Kiger Stadium, formerly known as Gem Stadium, is a baseball stadium in the Altamont area of Klamath Falls, Oregon, United States.

Construction began in late 1947 at the Crest Street site of Kiger Stadium, with a goal of opening in Spring 1948 for the Class D Klamath Falls Gems, the Far West League farm team of the Philadelphia Phillies. The stadium was built by Klamath Baseball, Inc. and paid for by the sale of stock to local citizens. The opening, and the original Gems, were a huge success, as the team led the league in attendance in three of the four years they were in the League, and won the Far West League's final Championship before the league folded after the 1951 season.

Since those days, the venerable stadium has stood against weather and other obstacles to become one of only two remaining all-wood stadiums in North America.
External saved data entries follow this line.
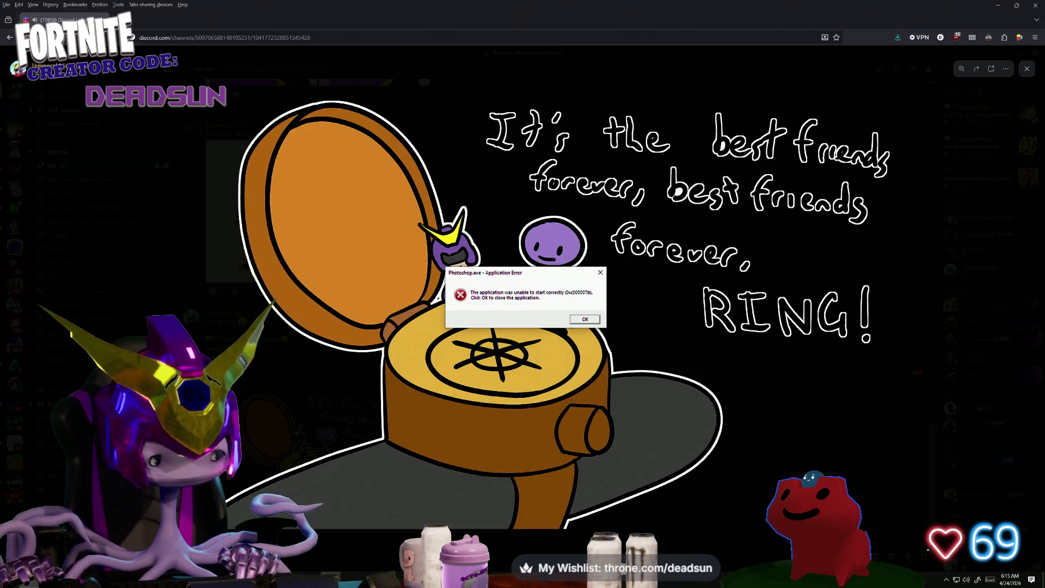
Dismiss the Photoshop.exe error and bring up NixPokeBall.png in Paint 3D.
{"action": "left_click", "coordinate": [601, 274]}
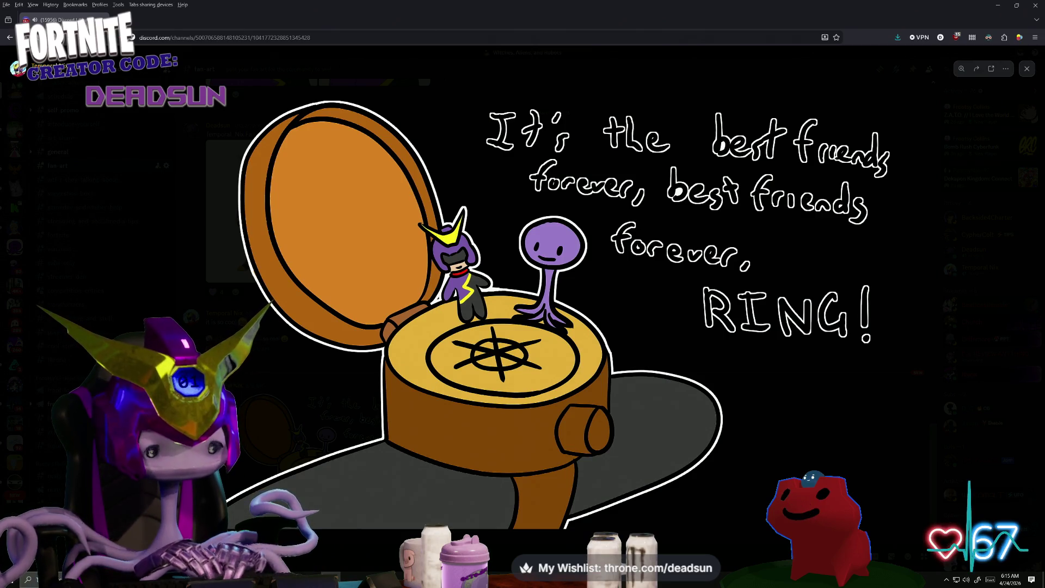
{"action": "key", "text": "alt+Tab"}
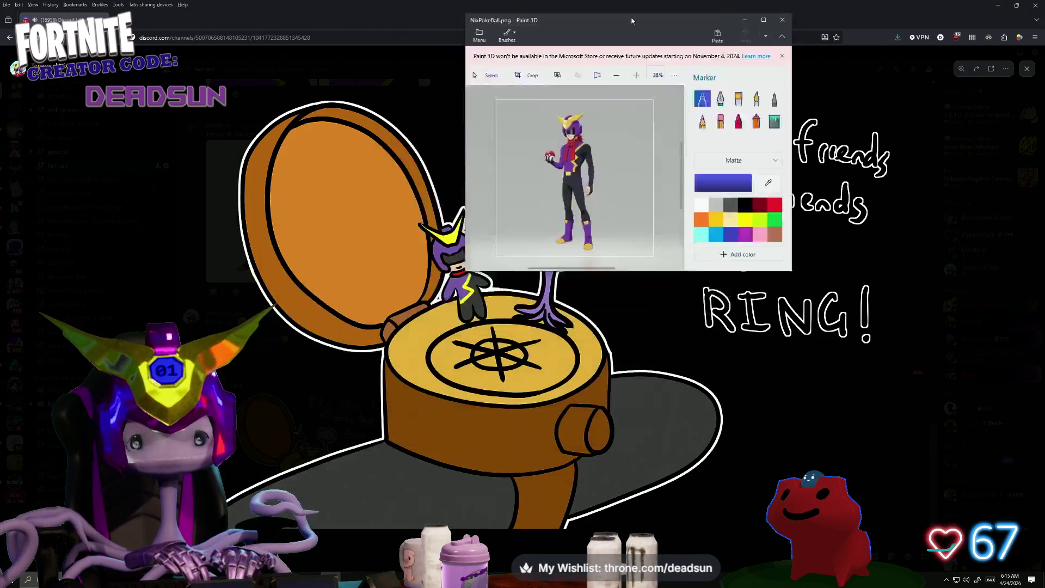
Draw a test marker stroke on the character image, then undo it.
{"action": "scroll", "coordinate": [439, 294], "scroll_direction": "up", "scroll_amount": 5, "text": "ctrl"}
Historic Kiger Stadium has hosted thousands of amateur baseball games, from Little League through American Legion through a semi-pro incarnation of the Gems, through the years. In 1968 the ballpark hosted the Babe Ruth World Series, and in 1970 the American Legion Championships.

For a time in the 1950s, Kiger Stadium was even turned into an auto racing track. Through the years Kiger has seen it all, and in 2011 welcomed the new Klamath Falls Gems of the West Coast League. The Gems gave Klamath Basin families another reason to visit Kiger Stadium, and the success of the Gems and the WCL have brought many improvements to Kiger, without losing the charm of the original park.  (The current Gems now play in the Great West League.)

In 2014 the Klamath Falls Gems, have planned minor improvements to Kiger Stadium, such as making the restrooms ADA accessible, and painting the outfield wall, the stadium facades, and stadium bleachers.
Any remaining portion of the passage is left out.